In 2023, Juengermann and his co-founder Alfred Wahlforss, an entrepreneur whose brother co-founded SoundCloud launched BeFake, an image-generation app that quickly spiked to over 20,000 downloads in a single day. “We were basically desperate to understand how to get customers to stick around,” Wahlforss said. What they needed was clear customer insight at scale. But surveys felt inadequate, and qualitative interviews didn’t scale.
“Then we had this epiphany of what if we could use LLMs to speak to every single one of our customers and then summarize what they all think about it and really understand what we should change in the product?” Wahlforss recalled.
A basic prototype proved powerful enough that they decided to sell BeFake and go all-in on what became Listen Labs.
Still, the technology wasn’t viable until recently. “The first version of ChatGPT wasn’t even able to have a coherent structure in the way that it was asking the questions, it wasn’t even able to follow instructions,” Juengermann said. For Listen to work, the AI needs to deeply understand the business context before even generating questions. “Until GPT-4, that was not possible.”
Today, Listen can handle that complexity and the company uses its own product to inform everything from ad testing to customer persona development. “We’re testing things all the time, whether that’s our ads or our website,” Wahlforss said. One internal test revealed that their actual customer base wasn’t who they expected. “We thought our ideal customer was product managers. Listen was able to interview 50 product managers and 50 marketers, and he was able to kind of tell us why” it was actually marketers.
With a lean team of ten and a product already in use by major brands, Listen Labs is preparing to scale up its operations in San Francisco. “There’s an AI revolution happening, and it’s happening in San Francisco, so we knew we needed to be here,” Wahlforss said.

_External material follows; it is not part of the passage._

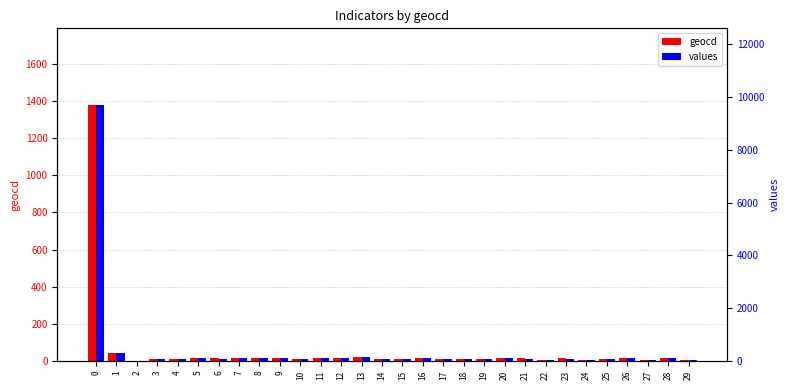

Rank the series at 9 from highest to lowest value.

values, geocd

The team is now building its next major feature: a proactive AI agent. Rather than waiting for a prompt, the agent would autonomously generate hypotheses, run research, test ideas, and adapt based on ongoing customer conversations. “It could come up with hypotheses, test them, go to market, continuously interview and learn, and also pick up on what you’re thinking about in the business and proactively run research,” Wahlforss explained. “I think it’s going to change not just our business, but every business.”
Pejman Nozad, Founding Managing Partner at Pear described the company as “Cursor for Consumer Research” on social media. Just as coders are leaning on AI agents to write and refine code faster, marketers and researchers may soon rely on AI to do the same with customer insight.
Cursor for Consumer Research!
— Pejman Nozad (@pejmannozad) April 23, 2025
Congratulations to Pear portfolio @ListenLabs to raise $27M led by @sequoia and welcoming our friends at @conviction @saranormous @mvernal https://t.co/HFRHOIuTIX
At the center of it all is a deceptively simple idea: if you truly want to understand someone, you talk to them. Listen Labs isn’t promising to replace human connection but it is betting that AI can scale it.
Listen Labs is betting that large language models can finally make listening scalable. For co-founders Juengermann and Wahlforss, that means never losing sight of the original insight that led to the company’s creation: conversations still matter.
As Wahlforss put it, “I think it’s going to change not just our business, but every business.”